*** Document segment ***

With a new Foreword by Derek De Vries
It is 1963 in an unnamed town in North Dakota, and Anthony Thrasher is languishing for a second year in eighth grade. Prematurely sophisticated, young Anthony spends too much time reading Joyce, Eliot, and Dylan Thomas but not enough time studying the War of 1812 or obtuse triangles. A tutor is hired, and this "modern Hester Prynne" offers Anthony lessons that ultimately free him from eighth grade and situate her on the cusp of the American sexual revolution. Anthony’s restless adolescent voice is perfectly suited to De Vries’s blend of erudite wit and silliness—not to mention his fascination with both language and female anatomy—and it propels Slouching Towards Kalamazoo through theological debates and quandaries both dermatological and ethical, while soaring on the De Vriesian hallmark of scrambling conventional wisdom for comic effect.

246 pages | 5 1/4 x 8 | © 2005

Fiction

Reviews

"With luck, a writer capable of producing both Slouching Towards Kalamazoo and The Blood of the Lamb will not remain unappreciated for long."

Adam Kirsch | New York Sun

"The fine cutting edge of his comic vision comes, as always, from the sense that there is hell to pay."

*** Recorded information ***

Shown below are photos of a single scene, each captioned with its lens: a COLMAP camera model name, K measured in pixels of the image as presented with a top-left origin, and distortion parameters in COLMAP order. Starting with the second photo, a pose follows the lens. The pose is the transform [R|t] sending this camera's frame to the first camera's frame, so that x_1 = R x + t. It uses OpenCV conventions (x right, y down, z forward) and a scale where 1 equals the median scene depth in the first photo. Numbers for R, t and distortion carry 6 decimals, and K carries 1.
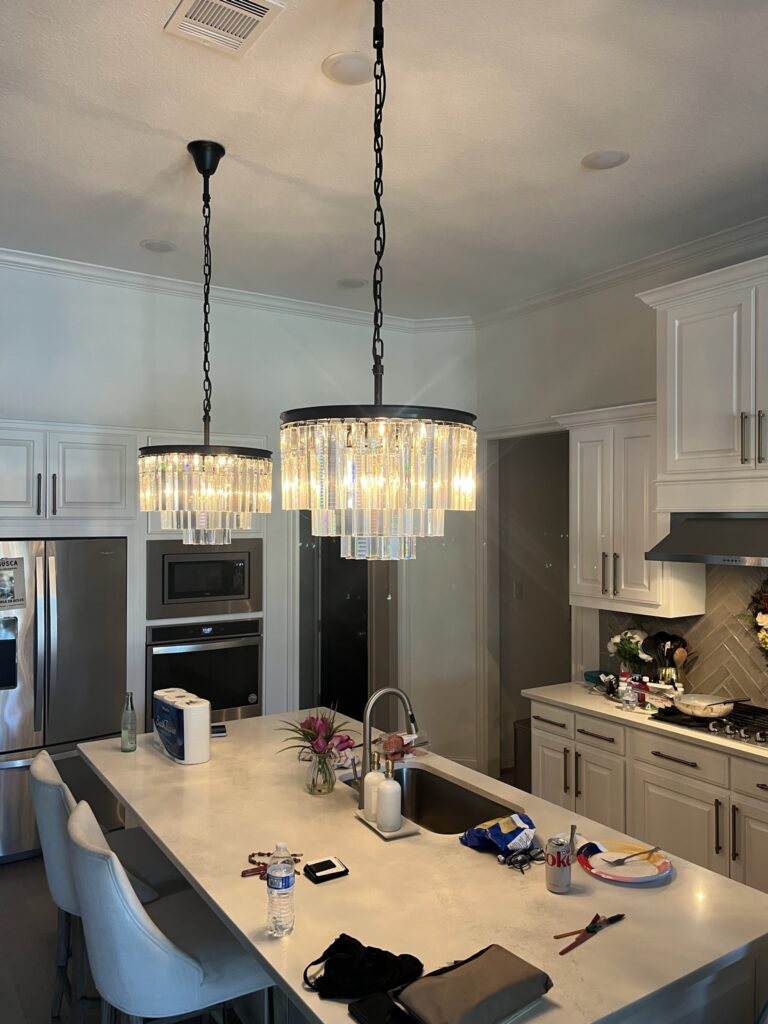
lens RADIAL K [[784.1, 0, 384.2], [0, 784.1, 505.9], [0, 0, 1]] dist [0.084948, 0.000964]
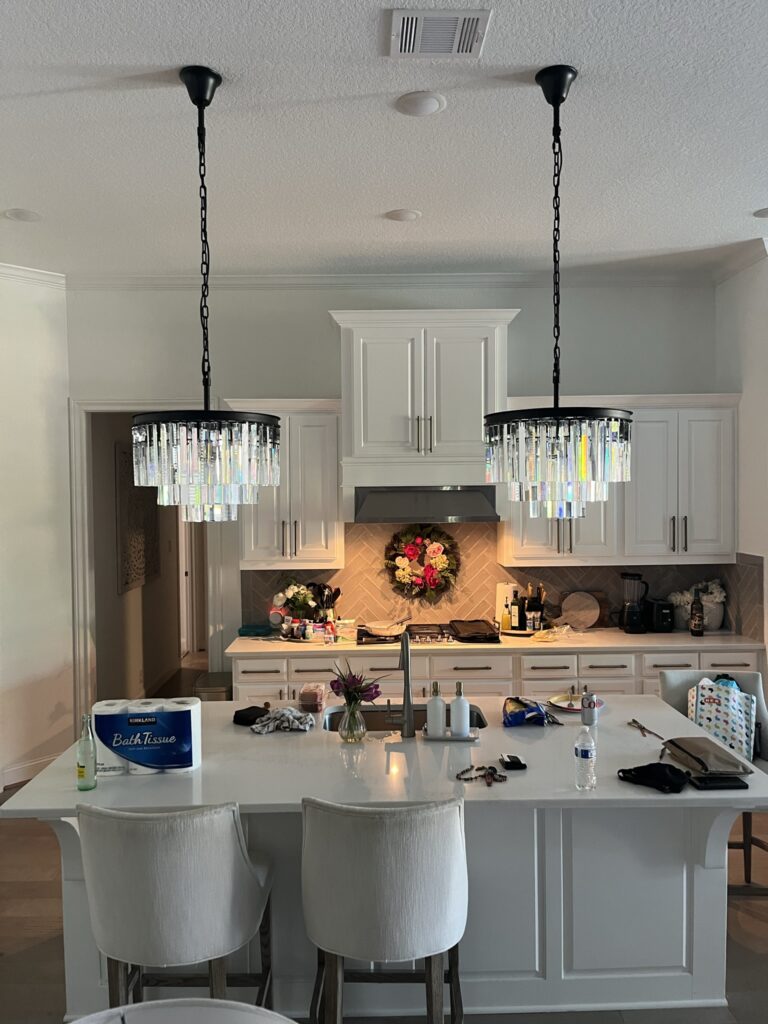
lens RADIAL K [[766.6, 0, 384.0], [0, 766.6, 512.0], [0, 0, 1]] dist [0.080554, -0.000220]
pose [[0.536069, -0.030111, 0.843637, -0.681767], [0.005176, 0.999462, 0.032383, 0.009263], [-0.844158, -0.012993, 0.535937, 0.289606]]
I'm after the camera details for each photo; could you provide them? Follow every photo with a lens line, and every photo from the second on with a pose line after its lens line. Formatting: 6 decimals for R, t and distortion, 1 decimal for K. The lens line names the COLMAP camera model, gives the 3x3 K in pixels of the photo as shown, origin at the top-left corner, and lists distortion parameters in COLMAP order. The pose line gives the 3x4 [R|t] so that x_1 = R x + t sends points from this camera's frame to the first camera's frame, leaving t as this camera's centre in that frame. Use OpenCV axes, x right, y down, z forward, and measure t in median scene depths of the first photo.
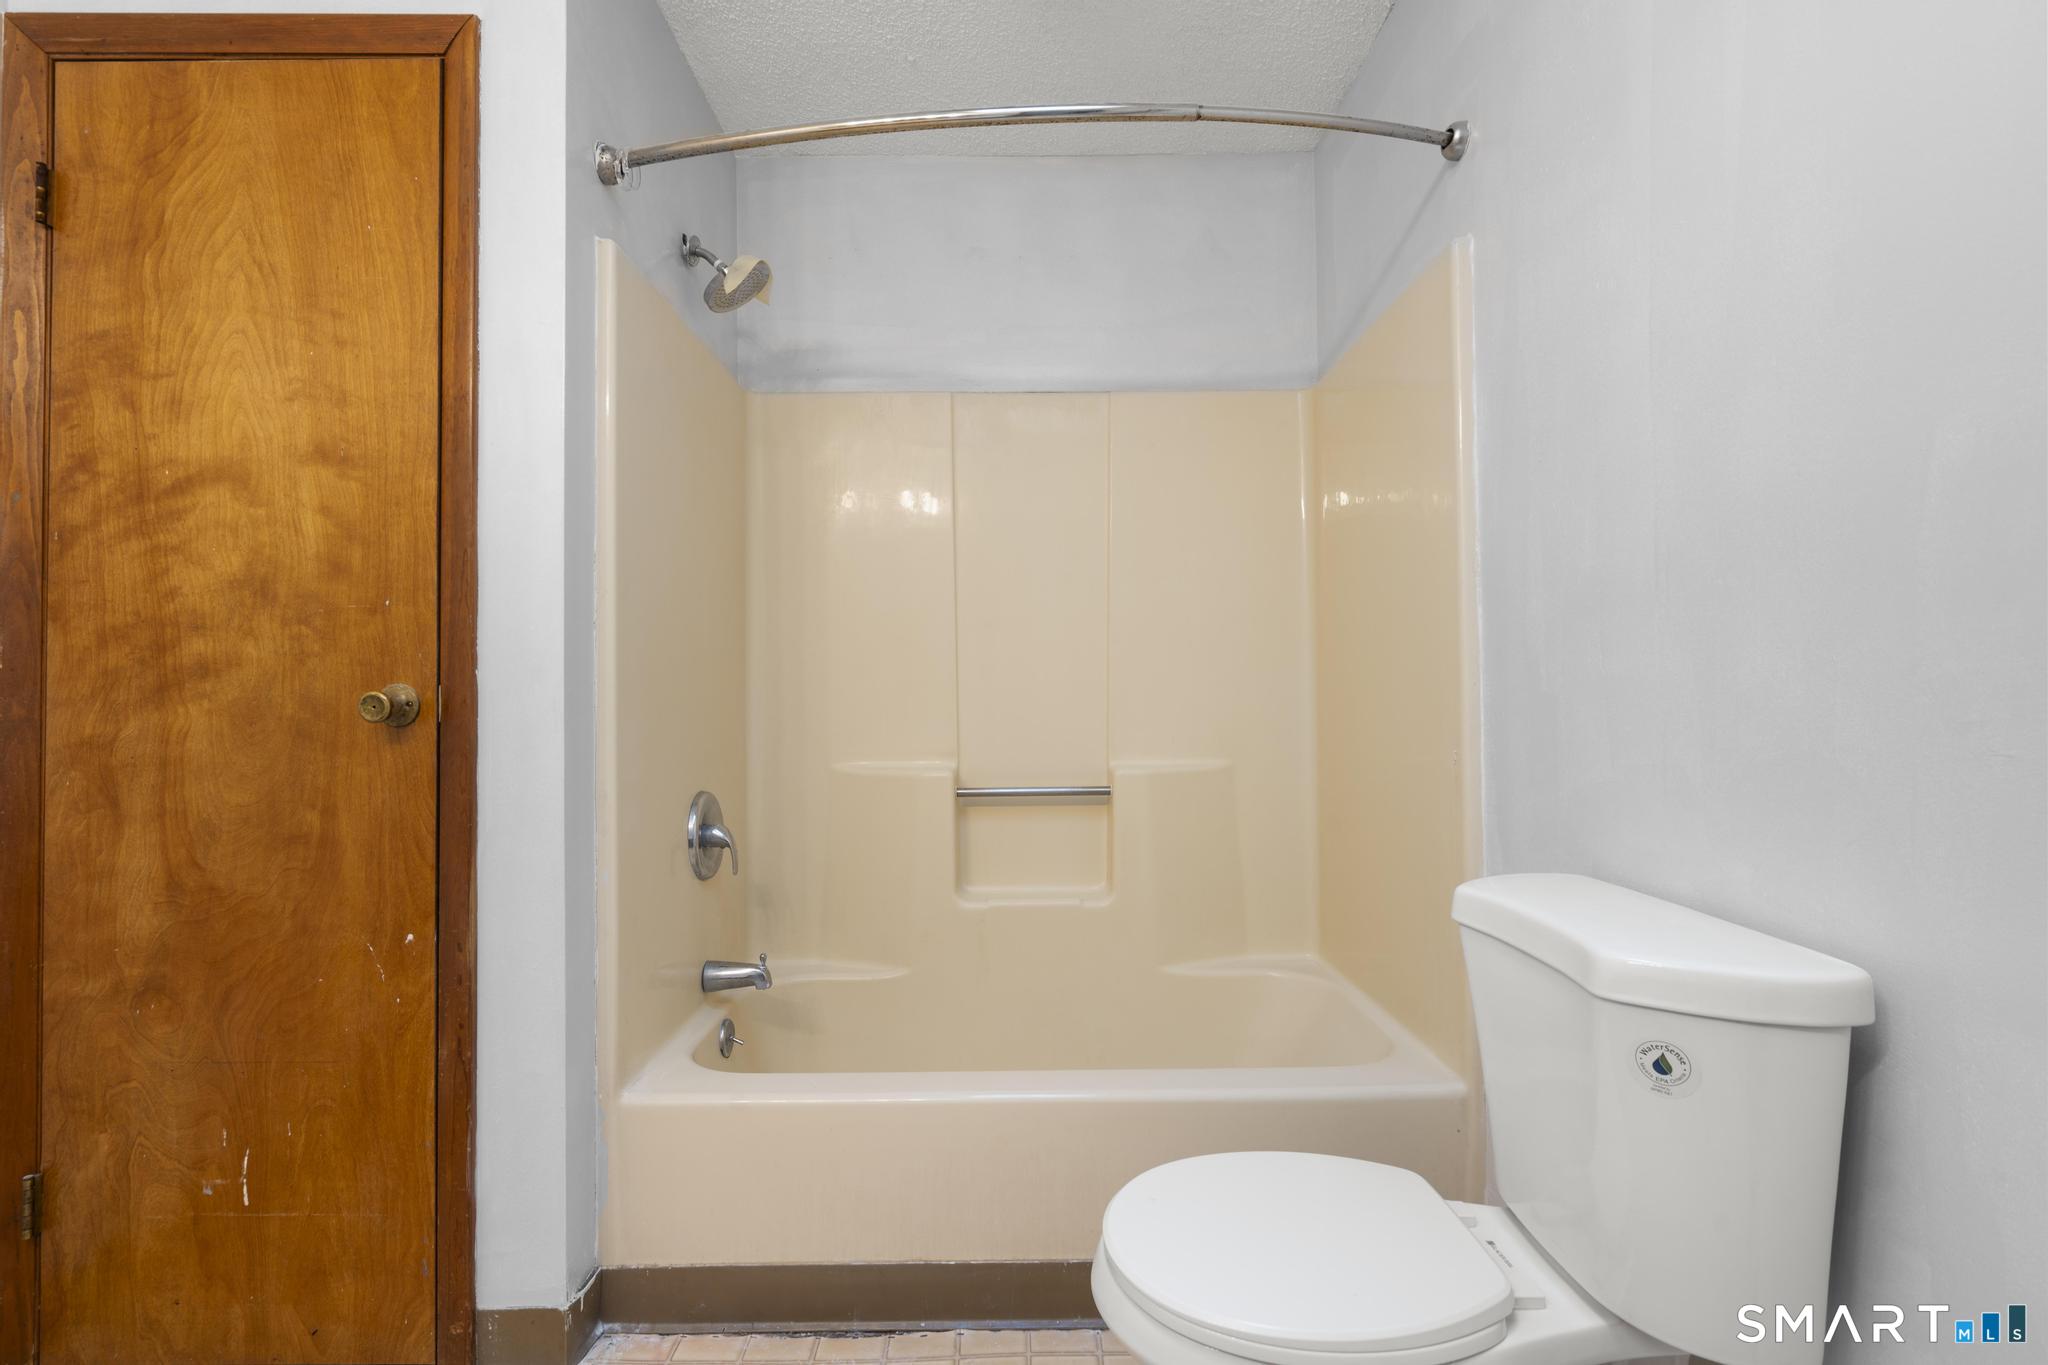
lens RADIAL K [[916.1, 0, 1021.7], [0, 916.1, 682.6], [0, 0, 1]] dist [-0.004577, 0.002126]
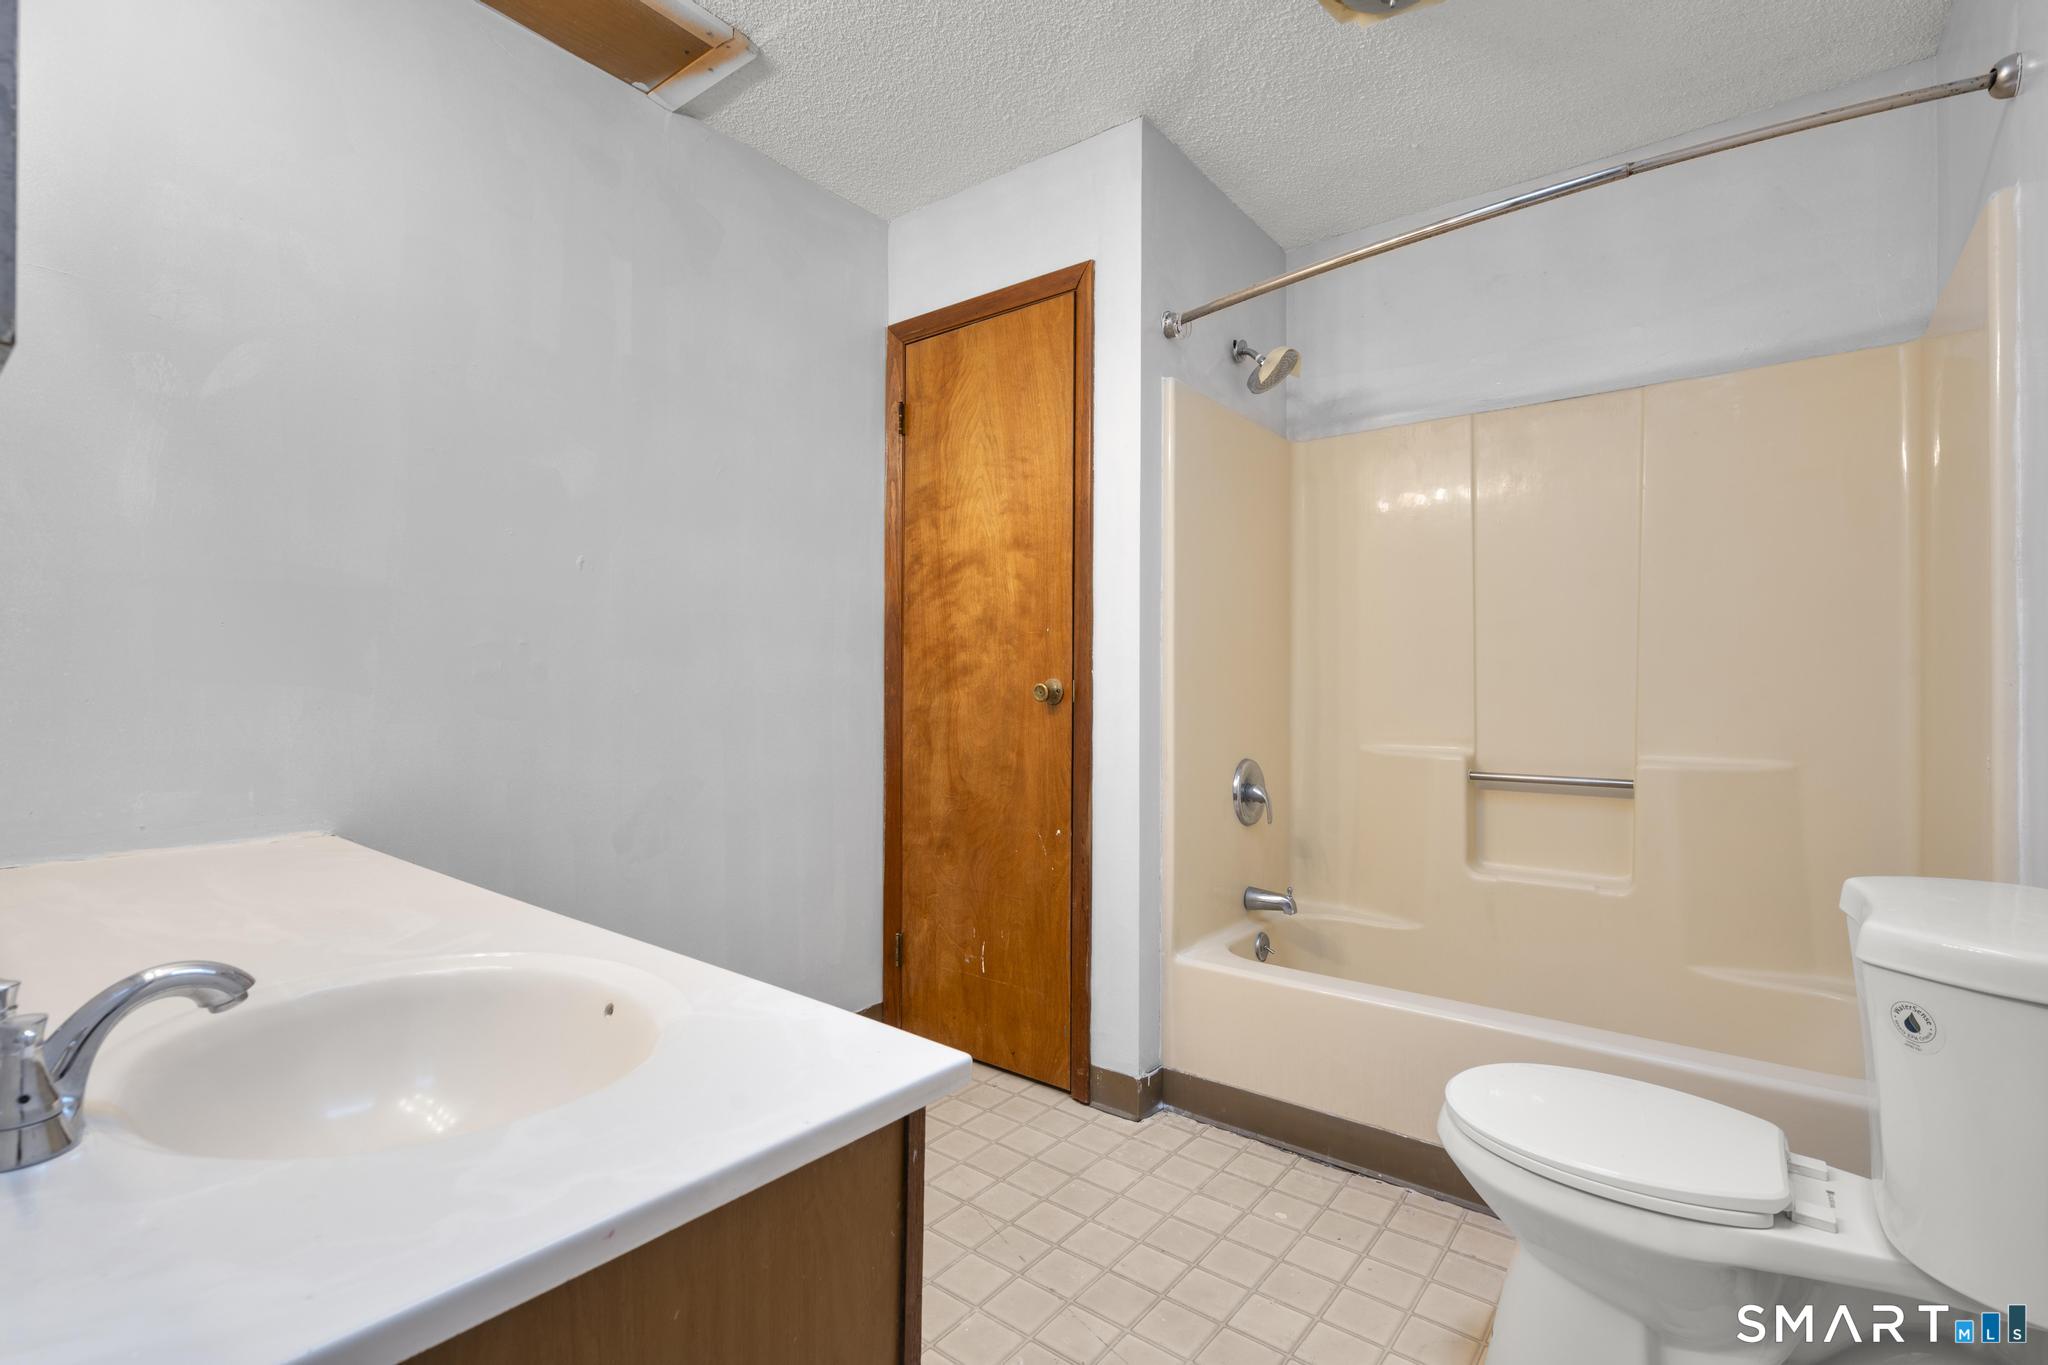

***

» Things to do
#1 Could you retype the book description, starting with "With a new Foreword" and going on through "for comic effect."?
#2 How would you sum up the book description in two sentences?
#3 Can you proceed with the Slouching Towards Kalamazoo book page from where it stops?

» Answers to the exercise
#1
With a new Foreword by Derek De Vries
It is 1963 in an unnamed town in North Dakota, and Anthony Thrasher is languishing for a second year in eighth grade. Prematurely sophisticated, young Anthony spends too much time reading Joyce, Eliot, and Dylan Thomas but not enough time studying the War of 1812 or obtuse triangles. A tutor is hired, and this "modern Hester Prynne" offers Anthony lessons that ultimately free him from eighth grade and situate her on the cusp of the American sexual revolution. Anthony’s restless adolescent voice is perfectly suited to De Vries’s blend of erudite wit and silliness—not to mention his fascination with both language and female anatomy—and it propels Slouching Towards Kalamazoo through theological debates and quandaries both dermatological and ethical, while soaring on the De Vriesian hallmark of scrambling conventional wisdom for comic effect.

#2 In 1963 in an unnamed North Dakota town, Anthony Thrasher, a prematurely sophisticated reader stuck for a second year in eighth grade, is given a tutor whose lessons free him from eighth grade and place her on the cusp of the American sexual revolution. Anthony's restless adolescent voice suits De Vries's blend of erudite wit and silliness and carries Slouching Towards Kalamazoo through theological debates and quandaries both dermatological and ethical.

#3
Paul Gray | Time

"Anyone who has never read him could perhaps find no better place to start than with [Slouching towards Kalamazoo]. . . . It is vintage De Vries."

Thomas Meehan | New York Times

“De Vries was an editor at Poetry magazine, a staff writer at The New Yorker, and the author of some two dozen of the wittiest novels you’ll ever read, including the masterworks The Blood of the Lamb and Slouching Toward Kalamazoo, as well as The Tunnel of Love and Reuben, Reuben, just resurrected in handsome paperback by the University of Chicago Press. . . . Only those with a consummate lack of cleverness wield the word ‘clever’ as an insult, and De Vries demonstrates just how much can be done with a creative intelligence charged by the clever and satirical and ironic. Let us now praise those saints at the University of Chicago Press who possess the smarts and good taste to return to print a peerless American maestro of wit.”